Les déplacements intercommunaux ne sont pas rares pour aller consulter son médecin traitant. En moyenne, les participants de SIRS consultent leur médecin traitant à 3,9 km de leur domicile (distance entre centromères des quartiers respectifs).

Une majorité (72,7%) des participants de SIRS consultent leur médecin traitant dans un quartier du même type socio-économique que celui de leur de résidence. 24,8% des individus ont une distance résidence – médecin traitant plus grande que résidence – travail. A l’inverse, 26,8% des résidents des quartiers pauvres consultent leur médecin traitant dans un quartier plus favorisé. Il est exceptionnel, à l’inverse, que les habitants des quartiers riches consultent dans des quartiers pauvres.

Mobilité quotidienne, Résidence - médecin traitant
Figure 2. Trajectoires spatiales du quartier de résidence au quartier du médecin traitant : exemple de quelques quartiers de SIRS dans 8 villes du Grand Paris (SIRS, 2010).

Trajectoires des participants du quartier de résidence au quartier quotidiennement fréquenté

Environ 70% des personnes interrogées ont déclaré fréquenter régulièrement d’autres quartiers et ont décrit celui qu’elles fréquentaient le plus souvent.

Les principales raisons pour fréquenter ce quartier étaient, dans l’ordre décroissant : pour voir la famille, des amis ou des proches, pour se promener ou faire des activités de loisirs, culturelles ou sportives, pour faire des courses, pour consulter un médecin ou un professionnel de santé, pour des raisons professionnelles, résidence secondaire/autre logement/vacances, pour accompagner quelqu’un, pour des activités communautaires ou associatives.

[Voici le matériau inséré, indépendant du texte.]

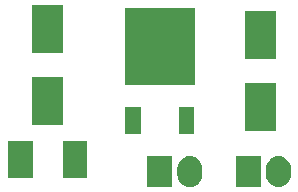
<source format=gbr>
G04 #@! TF.GenerationSoftware,KiCad,Pcbnew,(5.1.5)-3*
G04 #@! TF.CreationDate,2020-04-05T22:27:05+03:00*
G04 #@! TF.ProjectId,3.3V_Besleme,332e3356-5f42-4657-936c-656d652e6b69,rev?*
G04 #@! TF.SameCoordinates,Original*
G04 #@! TF.FileFunction,Soldermask,Top*
G04 #@! TF.FilePolarity,Negative*
%FSLAX46Y46*%
G04 Gerber Fmt 4.6, Leading zero omitted, Abs format (unit mm)*
G04 Created by KiCad (PCBNEW (5.1.5)-3) date 2020-04-05 22:27:05*
%MOMM*%
%LPD*%
G04 APERTURE LIST*
%ADD10C,0.100000*%
G04 APERTURE END LIST*
D10*
G36*
X161746031Y-91214207D02*
G01*
X161944145Y-91274305D01*
X161944148Y-91274306D01*
X162010030Y-91309521D01*
X162126729Y-91371897D01*
X162286765Y-91503235D01*
X162418103Y-91663271D01*
X162418104Y-91663273D01*
X162515694Y-91845851D01*
X162515694Y-91845852D01*
X162515695Y-91845854D01*
X162575793Y-92043968D01*
X162591000Y-92198370D01*
X162591000Y-92801629D01*
X162575793Y-92956031D01*
X162546984Y-93051000D01*
X162515694Y-93154148D01*
X162463940Y-93250974D01*
X162418103Y-93336729D01*
X162286765Y-93496765D01*
X162126729Y-93628103D01*
X162040975Y-93673939D01*
X161944149Y-93725694D01*
X161944146Y-93725695D01*
X161746032Y-93785793D01*
X161540000Y-93806085D01*
X161333969Y-93785793D01*
X161135855Y-93725695D01*
X161135852Y-93725694D01*
X161039026Y-93673939D01*
X160953272Y-93628103D01*
X160793236Y-93496765D01*
X160661898Y-93336729D01*
X160564306Y-93154148D01*
X160564305Y-93154147D01*
X160533016Y-93051000D01*
X160504207Y-92956032D01*
X160489000Y-92801630D01*
X160489000Y-92198371D01*
X160504207Y-92043969D01*
X160564305Y-91845855D01*
X160564306Y-91845852D01*
X160599521Y-91779970D01*
X160661897Y-91663271D01*
X160793235Y-91503235D01*
X160953271Y-91371897D01*
X161039025Y-91326061D01*
X161135851Y-91274306D01*
X161135854Y-91274305D01*
X161333968Y-91214207D01*
X161540000Y-91193915D01*
X161746031Y-91214207D01*
G37*
G36*
X154246031Y-91214207D02*
G01*
X154444145Y-91274305D01*
X154444148Y-91274306D01*
X154510030Y-91309521D01*
X154626729Y-91371897D01*
X154786765Y-91503235D01*
X154918103Y-91663271D01*
X154918104Y-91663273D01*
X155015694Y-91845851D01*
X155015694Y-91845852D01*
X155015695Y-91845854D01*
X155075793Y-92043968D01*
X155091000Y-92198370D01*
X155091000Y-92801629D01*
X155075793Y-92956031D01*
X155046984Y-93051000D01*
X155015694Y-93154148D01*
X154963940Y-93250974D01*
X154918103Y-93336729D01*
X154786765Y-93496765D01*
X154626729Y-93628103D01*
X154540975Y-93673939D01*
X154444149Y-93725694D01*
X154444146Y-93725695D01*
X154246032Y-93785793D01*
X154040000Y-93806085D01*
X153833969Y-93785793D01*
X153635855Y-93725695D01*
X153635852Y-93725694D01*
X153539026Y-93673939D01*
X153453272Y-93628103D01*
X153293236Y-93496765D01*
X153161898Y-93336729D01*
X153064306Y-93154148D01*
X153064305Y-93154147D01*
X153033016Y-93051000D01*
X153004207Y-92956032D01*
X152989000Y-92801630D01*
X152989000Y-92198371D01*
X153004207Y-92043969D01*
X153064305Y-91845855D01*
X153064306Y-91845852D01*
X153099521Y-91779970D01*
X153161897Y-91663271D01*
X153293235Y-91503235D01*
X153453271Y-91371897D01*
X153539025Y-91326061D01*
X153635851Y-91274306D01*
X153635854Y-91274305D01*
X153833968Y-91214207D01*
X154040000Y-91193915D01*
X154246031Y-91214207D01*
G37*
G36*
X160051000Y-93801000D02*
G01*
X157949000Y-93801000D01*
X157949000Y-91199000D01*
X160051000Y-91199000D01*
X160051000Y-93801000D01*
G37*
G36*
X152551000Y-93801000D02*
G01*
X150449000Y-93801000D01*
X150449000Y-91199000D01*
X152551000Y-91199000D01*
X152551000Y-93801000D01*
G37*
G36*
X145376000Y-93051000D02*
G01*
X143274000Y-93051000D01*
X143274000Y-89949000D01*
X145376000Y-89949000D01*
X145376000Y-93051000D01*
G37*
G36*
X140726000Y-93051000D02*
G01*
X138624000Y-93051000D01*
X138624000Y-89949000D01*
X140726000Y-89949000D01*
X140726000Y-93051000D01*
G37*
G36*
X149871000Y-89351000D02*
G01*
X148569000Y-89351000D01*
X148569000Y-87049000D01*
X149871000Y-87049000D01*
X149871000Y-89351000D01*
G37*
G36*
X154431000Y-89351000D02*
G01*
X153129000Y-89351000D01*
X153129000Y-87049000D01*
X154431000Y-87049000D01*
X154431000Y-89351000D01*
G37*
G36*
X161301000Y-89101000D02*
G01*
X158699000Y-89101000D01*
X158699000Y-84999000D01*
X161301000Y-84999000D01*
X161301000Y-89101000D01*
G37*
G36*
X143301000Y-88601000D02*
G01*
X140699000Y-88601000D01*
X140699000Y-84499000D01*
X143301000Y-84499000D01*
X143301000Y-88601000D01*
G37*
G36*
X154451000Y-85151000D02*
G01*
X148549000Y-85151000D01*
X148549000Y-78649000D01*
X154451000Y-78649000D01*
X154451000Y-85151000D01*
G37*
G36*
X161301000Y-83001000D02*
G01*
X158699000Y-83001000D01*
X158699000Y-78899000D01*
X161301000Y-78899000D01*
X161301000Y-83001000D01*
G37*
G36*
X143301000Y-82501000D02*
G01*
X140699000Y-82501000D01*
X140699000Y-78399000D01*
X143301000Y-78399000D01*
X143301000Y-82501000D01*
G37*
M02*

</source>
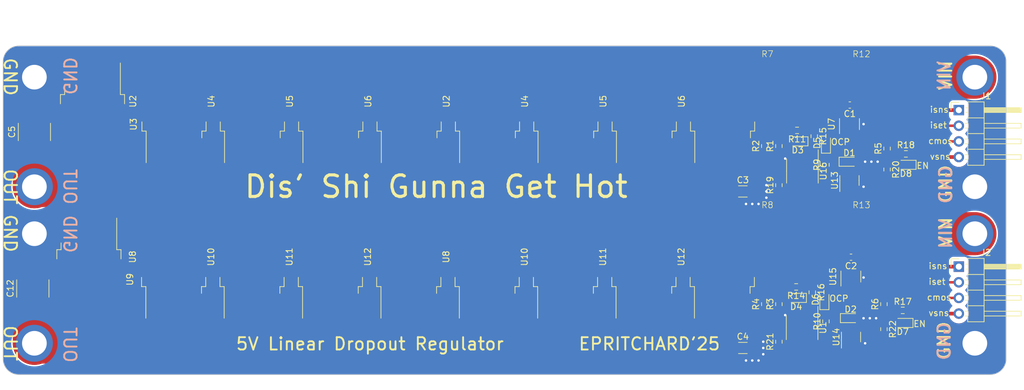
<source format=kicad_pcb>
(kicad_pcb (version 20221018) (generator pcbnew)

  (general
    (thickness 1.6)
  )

  (paper "A4")
  (layers
    (0 "F.Cu" signal)
    (31 "B.Cu" signal)
    (32 "B.Adhes" user "B.Adhesive")
    (33 "F.Adhes" user "F.Adhesive")
    (34 "B.Paste" user)
    (35 "F.Paste" user)
    (36 "B.SilkS" user "B.Silkscreen")
    (37 "F.SilkS" user "F.Silkscreen")
    (38 "B.Mask" user)
    (39 "F.Mask" user)
    (40 "Dwgs.User" user "User.Drawings")
    (41 "Cmts.User" user "User.Comments")
    (42 "Eco1.User" user "User.Eco1")
    (43 "Eco2.User" user "User.Eco2")
    (44 "Edge.Cuts" user)
    (45 "Margin" user)
    (46 "B.CrtYd" user "B.Courtyard")
    (47 "F.CrtYd" user "F.Courtyard")
    (48 "B.Fab" user)
    (49 "F.Fab" user)
    (50 "User.1" user)
    (51 "User.2" user)
    (52 "User.3" user)
    (53 "User.4" user)
    (54 "User.5" user)
    (55 "User.6" user)
    (56 "User.7" user)
    (57 "User.8" user)
    (58 "User.9" user)
  )

  (setup
    (stackup
      (layer "F.SilkS" (type "Top Silk Screen"))
      (layer "F.Paste" (type "Top Solder Paste"))
      (layer "F.Mask" (type "Top Solder Mask") (thickness 0.01))
      (layer "F.Cu" (type "copper") (thickness 0.035))
      (layer "dielectric 1" (type "core") (thickness 1.51) (material "FR4") (epsilon_r 4.5) (loss_tangent 0.02))
      (layer "B.Cu" (type "copper") (thickness 0.035))
      (layer "B.Mask" (type "Bottom Solder Mask") (thickness 0.01))
      (layer "B.Paste" (type "Bottom Solder Paste"))
      (layer "B.SilkS" (type "Bottom Silk Screen"))
      (copper_finish "None")
      (dielectric_constraints no)
    )
    (pad_to_mask_clearance 0)
    (pcbplotparams
      (layerselection 0x00010fc_ffffffff)
      (plot_on_all_layers_selection 0x0000000_00000000)
      (disableapertmacros false)
      (usegerberextensions false)
      (usegerberattributes true)
      (usegerberadvancedattributes true)
      (creategerberjobfile true)
      (dashed_line_dash_ratio 12.000000)
      (dashed_line_gap_ratio 3.000000)
      (svgprecision 4)
      (plotframeref false)
      (viasonmask false)
      (mode 1)
      (useauxorigin false)
      (hpglpennumber 1)
      (hpglpenspeed 20)
      (hpglpendiameter 15.000000)
      (dxfpolygonmode true)
      (dxfimperialunits true)
      (dxfusepcbnewfont true)
      (psnegative false)
      (psa4output false)
      (plotreference true)
      (plotvalue true)
      (plotinvisibletext false)
      (sketchpadsonfab false)
      (subtractmaskfromsilk false)
      (outputformat 1)
      (mirror false)
      (drillshape 0)
      (scaleselection 1)
      (outputdirectory "")
    )
  )

  (net 0 "")
  (net 1 "Net-(D1-K)")
  (net 2 "GND")
  (net 3 "Net-(D2-K)")
  (net 4 "/H-bridge/inject_OC_thresh_0")
  (net 5 "/H-bridge/inject_OC_thresh_1")
  (net 6 "/H-bridge/sw_0_oc_n")
  (net 7 "Net-(D5-A)")
  (net 8 "/H-bridge/sw_1_oc_n")
  (net 9 "Net-(D6-A)")
  (net 10 "Net-(D7-K)")
  (net 11 "/H-bridge/enable_1")
  (net 12 "Net-(D8-K)")
  (net 13 "/H-bridge/enable_0")
  (net 14 "/H-bridge/5v_1")
  (net 15 "/H-bridge/5v_0")
  (net 16 "/H-bridge/input_i_sns_0")
  (net 17 "/H-bridge/input_i_sns_1")
  (net 18 "/H-bridge/enable_n_1_cmos")
  (net 19 "/H-bridge/enable_n_0_cmos")
  (net 20 "Net-(R1-Pad2)")
  (net 21 "Net-(R2-Pad1)")
  (net 22 "/H-bridge/gate_0")
  (net 23 "Net-(R3-Pad2)")
  (net 24 "Net-(R4-Pad1)")
  (net 25 "/H-bridge/gate_1")
  (net 26 "+12V")
  (net 27 "Net-(U7-IN-)")
  (net 28 "Net-(U15-IN-)")
  (net 29 "unconnected-(U13-NC-Pad1)")
  (net 30 "unconnected-(U14-NC-Pad1)")
  (net 31 "Net-(R12-Pad1)")
  (net 32 "Net-(R13-Pad1)")
  (net 33 "/H-bridge/v_sns_0")
  (net 34 "/H-bridge/v_sns_1")

  (footprint "Package_TO_SOT_SMD:TO-263-6" (layer "F.Cu") (at 75.908666 54.556028 90))

  (footprint "Diode_SMD:D_0603_1608Metric_Pad1.05x0.95mm_HandSolder" (layer "F.Cu") (at 172.9119 64.500275))

  (footprint "Package_TO_SOT_SMD:TO-263-6" (layer "F.Cu") (at 63.208666 54.556028 90))

  (footprint "Package_TO_SOT_SMD:TO-263-6" (layer "F.Cu") (at 152.165 29.325 90))

  (footprint "Package_TO_SOT_SMD:TO-263-6" (layer "F.Cu") (at 139.408666 54.556028 90))

  (footprint "Resistor_SMD:R_0603_1608Metric_Pad0.98x0.95mm_HandSolder" (layer "F.Cu") (at 178.308 66.294 -90))

  (footprint "Resistor_SMD:R_0603_1608Metric_Pad0.98x0.95mm_HandSolder" (layer "F.Cu") (at 161.29 42.926 90))

  (footprint "Connector_PinHeader_2.54mm:PinHeader_1x04_P2.54mm_Horizontal" (layer "F.Cu") (at 190.443 56.144))

  (footprint "Diode_SMD:D_0603_1608Metric_Pad1.05x0.95mm_HandSolder" (layer "F.Cu") (at 164.338 35.814 180))

  (footprint "LED_SMD:LED_0603_1608Metric_Pad1.05x0.95mm_HandSolder" (layer "F.Cu") (at 168.656 61.468 90))

  (footprint "Package_TO_SOT_SMD:TO-263-6" (layer "F.Cu") (at 114.008666 54.556028 90))

  (footprint "Resistor_SMD:R_0603_1608Metric_Pad0.98x0.95mm_HandSolder" (layer "F.Cu") (at 161.29 36.576 90))

  (footprint "Resistor_SMD:R_0603_1608Metric_Pad0.98x0.95mm_HandSolder" (layer "F.Cu") (at 159.004 62.23 90))

  (footprint "Capacitor_SMD:C_2220_5650Metric_Pad1.97x5.40mm_HandSolder" (layer "F.Cu") (at 40.386 59.69 90))

  (footprint "Resistor_SMD:R_0603_1608Metric_Pad0.98x0.95mm_HandSolder" (layer "F.Cu") (at 159.004 36.576 90))

  (footprint "Connector_PinHeader_2.54mm:PinHeader_1x04_P2.54mm_Horizontal" (layer "F.Cu") (at 190.443 30.744))

  (footprint "Resistor_SMD:R_0603_1608Metric_Pad0.98x0.95mm_HandSolder" (layer "F.Cu") (at 181.356 63.246))

  (footprint "Capacitor_SMD:C_0603_1608Metric_Pad1.08x0.95mm_HandSolder" (layer "F.Cu") (at 172.780244 29.918224 180))

  (footprint "Resistor_SMD:R_0603_1608Metric_Pad0.98x0.95mm_HandSolder" (layer "F.Cu") (at 161.29 62.23 90))

  (footprint "Package_TO_SOT_SMD:TO-263-6" (layer "F.Cu") (at 152.108666 54.556028 90))

  (footprint "Capacitor_SMD:C_1206_3216Metric_Pad1.33x1.80mm_HandSolder" (layer "F.Cu") (at 155.448 43.942))

  (footprint "Resistor_SMD:R_0603_1608Metric_Pad0.98x0.95mm_HandSolder" (layer "F.Cu") (at 168.91 65.024 90))

  (footprint "Package_TO_SOT_SMD:SOT-23-5" (layer "F.Cu") (at 172.72 42.164 90))

  (footprint "LED_SMD:LED_0603_1608Metric_Pad1.05x0.95mm_HandSolder" (layer "F.Cu") (at 181.356 65.278 180))

  (footprint "Resistor_SMD:R_0603_1608Metric_Pad0.98x0.95mm_HandSolder" (layer "F.Cu") (at 166.697302 60.308683 -90))

  (footprint "Resistor_SMD:R_0603_1608Metric_Pad0.98x0.95mm_HandSolder" (layer "F.Cu") (at 168.91 39.624 90))

  (footprint "Package_TO_SOT_SMD:TO-263-6" (layer "F.Cu") (at 101.308666 54.556028 90))

  (footprint "Capacitor_SMD:C_2220_5650Metric_Pad1.97x5.40mm_HandSolder" (layer "F.Cu") (at 40.64 34.29 90))

  (footprint "Package_TO_SOT_SMD:SOT-23-5_HandSoldering" (layer "F.Cu") (at 172.72 33.02 90))

  (footprint "Package_TO_SOT_SMD:TO-263-6" (layer "F.Cu") (at 75.965 29.325 90))

  (footprint "Package_TO_SOT_SMD:SOT-23-5_HandSoldering" (layer "F.Cu") (at 172.945158 57.755538 90))

  (footprint "LED_SMD:LED_0603_1608Metric_Pad1.05x0.95mm_HandSolder" (layer "F.Cu") (at 181.864 39.624 180))

  (footprint "Diode_SMD:D_0603_1608Metric_Pad1.05x0.95mm_HandSolder" (layer "F.Cu") (at 164.084 61.214 180))

  (footprint "Resistor_SMD:R_0603_1608Metric_Pad0.98x0.95mm_HandSolder" (layer "F.Cu") (at 178.308 62.23 90))

  (footprint "Package_TO_SOT_SMD:TO-263-6" (layer "F.Cu") (at 101.365 29.325 90))

  (footprint "Resistor_SMD:R_0603_1608Metric_Pad0.98x0.95mm_HandSolder" (layer "F.Cu") (at 181.864 37.846))

  (footprint "Package_TO_SOT_SMD:TO-263-6" (layer "F.Cu")
   
... [349062 chars truncated]
</source>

Ces quartiers sont généralement plus loin des quartiers de résidence (en moyenne à 7.2 km) que les deux précédents. Les participants fréquentent des quartiers qui ont le plus souvent le même profil socio-économique que leur quartier de résidence ou des quartiers avec un profil socio-économique moyen.

Les Parisiens (intra-muros) fréquentent très majoritairement (à 86%) des quartiers intra-muros plutôt que d’autres quartiers franciliens. Les participants des Hauts-de-Seine fréquentent de façon équivalente des quartiers parisiens (40%) et des quartiers dans leur département (40% également). Les participants résidant dans le Val-de-Marne fréquentent, eux, plus des quartiers parisiens (50,0%) que des quartiers de leur département de résidence (34,1%).

Mobilité quotidienne, Résidence - quartier quotidiennement fréquenté
Figure 3. Trajectoires spatiales du quartier de résidence au quartier le plus fréquemment visité : exemple de quelques quartiers dans 8 villes du Grand Paris (SIRS, 2010).

Ces premiers résultats montrent la complexité de la prise en compte des multiples espaces vécus par les individus dans l’agglomération parisienne. Ils soulèvent la question de l’effet de cette complexité des multiples espaces vécus sur la santé ou le recours aux soins des individus. Les prochaines publications présenteront l’influence de ces espaces vécus sur la santé ou sur le recours aux soins.

Références

Brondeel R, Weill A, Thomas F, Chaix B. Use of healthcare services in the residence and workplace neighbourhood: the effect of spatial accessibility to healthcare services. Health Place 2014;30:127-133

Vallée J, Le Roux G, Chauvin P. Quartiers et effets de quartier. Analyse de la variabilité de la taille des quartiers perçus dans l’agglomération parisienne. Ann Géo 2016; 708: 119-42

Auteur : Médicoulé Traoré

Géographe de la santé, je suis ingénieur d'études dans l'équipe de recherche en épidémiologie sociale (ERES). Je travaille sur l’analyse spatiale des données de la cohorte SIRS, notamment sur l’intérêt de prendre en compte de multiples espaces fréquentés au quotidien dans la caractérisation des inégalités socio territoriales de santé dans l’agglomération parisienne.